(Document passage Opens)

In some embodiments, the constraint on the ratio of binary data to bits may be implemented using a method that selectively skips the arithmetic decoding process.

The entropy decoder 510 determines whether to skip the arithmetic decoding process based on the skip _ flag (S604).

The entropy decoder 510 may determine whether to perform adaptive binary arithmetic decoding or binary arithmetic decoding on the bitstream according to a preset order. To make the determination, a skip _ flag indicating whether to skip the arithmetic decoding process may be signaled at a high level. The high level may be SPS, PPS, CTU, VPDU, shared unit, etc. prior to the decoding time of the current unit. Alternatively, the high level may be determined based on skip _ flag of one or more units spatially, temporally, or hierarchically adjacent to the current unit. Alternatively, the high level may be determined based on a skip _ flag of a unit having a different color space at the same position as the current unit. Alternatively, a syntax element for skipping the application of the arithmetic decoding process may be determined based on the previously acquired statistical information. Alternatively, according to the protocol between the video encoding apparatus and the video decoding apparatus, the application of the arithmetic decoding process may be skipped for some syntax elements. For reference, when the skip _ flag is signaled, the video decoding apparatus may generate the binary string directly from the bitstream without applying the arithmetic decoding process to the bitstream.

In some other embodiments, the constraint on the ratio of binary data to bits may be achieved by a method that adaptively switches between adaptive binary arithmetic decoding and uniform probability based binary arithmetic decoding.

The entropy decoder 510 determines whether to skip the adaptive binary arithmetic decoding through a comparison between the length of the previously decoded binary string and a threshold value (S606).

When the length of the decoded binary string exceeds a preset threshold, the entropy decoder 510 skips the adaptive binary arithmetic decoding and performs the binary arithmetic decoding.

Alternatively, adaptive switching between adaptive binary arithmetic decoding and uniform probability based binary arithmetic decoding may be implemented using counters. For example, when the ratio of binary data to bits is kept at N/M, reading one bit increases the counter value by N (where N is a natural number), and decoding one binary data decreases the counter value by M (where M is a natural number). For example, when the value of the counter becomes greater than N, adaptive binary arithmetic decoding may be performed. In the opposite case, binary arithmetic decoding as the bypass mode may be performed. The counter may be calculated and initialized based on at least one or more pieces of information of picture/slice/tile/brick/CTU size, bit depth, color space sampling, and the like.

(Document passage Closes)
(Data excerpts Opens)

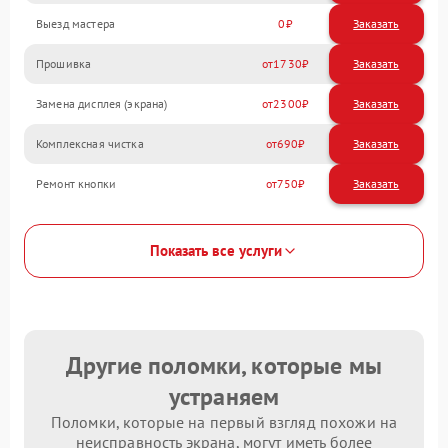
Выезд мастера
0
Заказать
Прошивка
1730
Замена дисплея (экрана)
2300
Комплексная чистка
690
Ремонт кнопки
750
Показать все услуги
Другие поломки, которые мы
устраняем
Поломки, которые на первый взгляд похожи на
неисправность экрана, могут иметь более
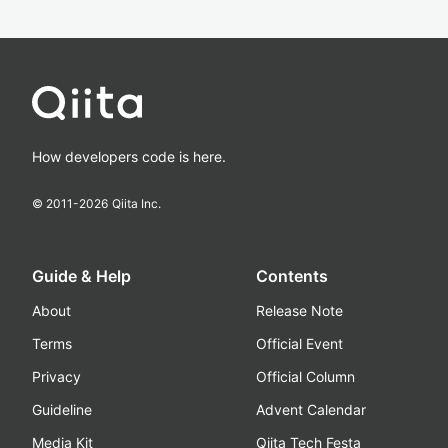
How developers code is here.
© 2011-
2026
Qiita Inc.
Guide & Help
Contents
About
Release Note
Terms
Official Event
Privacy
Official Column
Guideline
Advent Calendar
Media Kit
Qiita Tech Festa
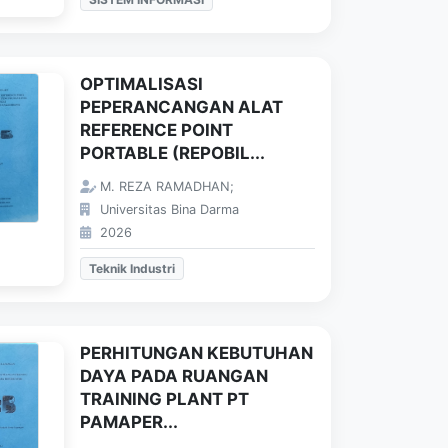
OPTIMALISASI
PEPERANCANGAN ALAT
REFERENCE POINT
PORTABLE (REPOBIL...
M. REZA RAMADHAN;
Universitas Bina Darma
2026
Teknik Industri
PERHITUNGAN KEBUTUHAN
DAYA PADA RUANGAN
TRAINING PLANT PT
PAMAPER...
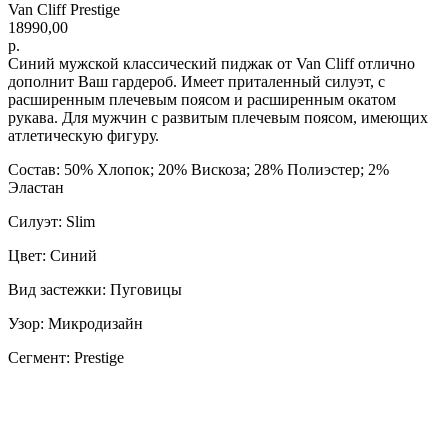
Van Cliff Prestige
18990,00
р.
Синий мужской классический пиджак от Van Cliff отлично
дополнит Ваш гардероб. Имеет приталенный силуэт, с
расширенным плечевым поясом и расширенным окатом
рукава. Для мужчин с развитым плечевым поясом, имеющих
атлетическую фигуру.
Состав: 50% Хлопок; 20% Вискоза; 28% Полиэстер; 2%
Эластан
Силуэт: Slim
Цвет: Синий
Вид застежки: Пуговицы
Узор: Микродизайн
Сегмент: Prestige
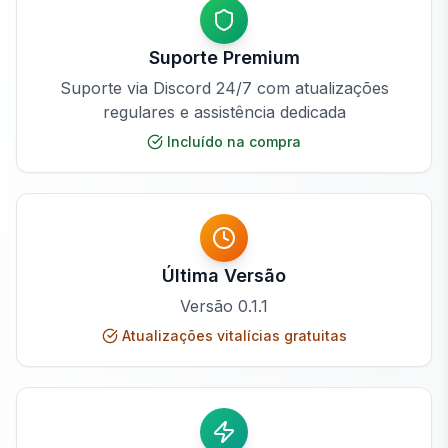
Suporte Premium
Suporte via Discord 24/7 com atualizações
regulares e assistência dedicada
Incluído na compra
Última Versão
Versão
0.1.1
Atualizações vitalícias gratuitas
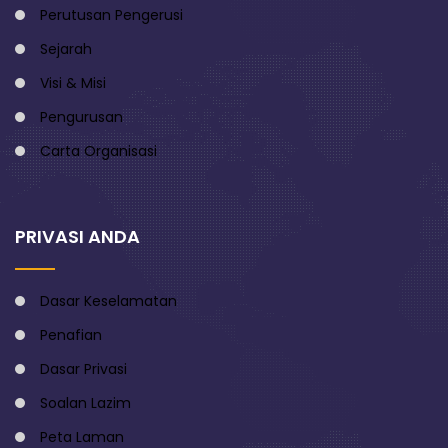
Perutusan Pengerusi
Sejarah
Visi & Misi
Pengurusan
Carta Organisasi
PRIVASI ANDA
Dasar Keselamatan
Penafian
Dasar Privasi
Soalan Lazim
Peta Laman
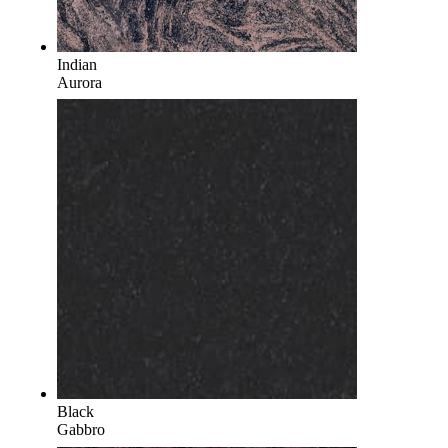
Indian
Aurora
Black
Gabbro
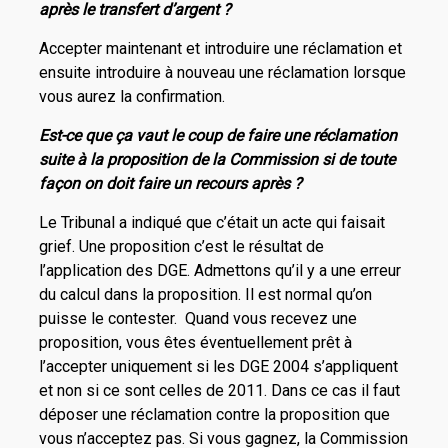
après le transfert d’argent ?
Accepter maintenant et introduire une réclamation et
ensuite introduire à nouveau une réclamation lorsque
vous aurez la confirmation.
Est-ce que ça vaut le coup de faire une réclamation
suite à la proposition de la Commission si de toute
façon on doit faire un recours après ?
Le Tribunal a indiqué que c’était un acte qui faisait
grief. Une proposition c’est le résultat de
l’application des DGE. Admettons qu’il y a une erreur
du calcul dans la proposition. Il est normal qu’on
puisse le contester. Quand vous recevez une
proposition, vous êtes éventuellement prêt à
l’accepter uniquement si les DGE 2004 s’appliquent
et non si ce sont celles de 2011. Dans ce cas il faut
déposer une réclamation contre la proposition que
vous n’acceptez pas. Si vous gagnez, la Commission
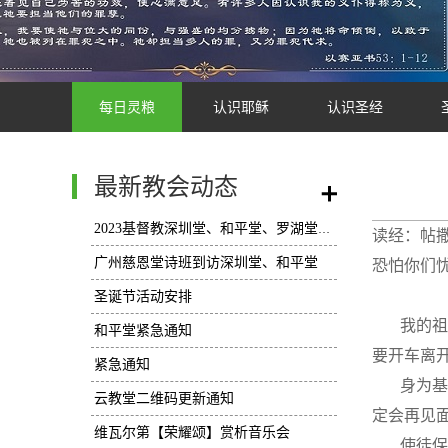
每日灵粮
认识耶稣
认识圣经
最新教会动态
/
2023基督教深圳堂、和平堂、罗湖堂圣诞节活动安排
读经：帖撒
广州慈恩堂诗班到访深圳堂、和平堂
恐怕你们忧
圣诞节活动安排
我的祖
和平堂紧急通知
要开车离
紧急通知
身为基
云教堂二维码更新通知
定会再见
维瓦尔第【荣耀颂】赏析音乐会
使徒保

(Data excerpts Closes)

Task list:
A - List the high levels that the entropy decoding passage names as places where a skip_flag may be signaled.
B - Summarize the entropy decoding passage in two sentences.
C - From the entropy decoding passage, extract the part that begins at the words "Alternatively, adaptive switching" and stops after the words "and the like.".

Results by task:
A - SPS, PPS, CTU, VPDU, shared unit

B - The constraint on the ratio of binary data to bits may be met by selectively skipping the arithmetic decoding process according to a skip_flag, which may be signaled at a high level or otherwise determined, so that the binary string is generated directly from the bitstream. It may also be met by adaptively switching between adaptive binary arithmetic decoding and uniform probability based binary arithmetic decoding, either by comparing the length of the previously decoded binary string with a threshold or by using counters.

C -
Alternatively, adaptive switching between adaptive binary arithmetic decoding and uniform probability based binary arithmetic decoding may be implemented using counters. For example, when the ratio of binary data to bits is kept at N/M, reading one bit increases the counter value by N (where N is a natural number), and decoding one binary data decreases the counter value by M (where M is a natural number). For example, when the value of the counter becomes greater than N, adaptive binary arithmetic decoding may be performed. In the opposite case, binary arithmetic decoding as the bypass mode may be performed. The counter may be calculated and initialized based on at least one or more pieces of information of picture/slice/tile/brick/CTU size, bit depth, color space sampling, and the like.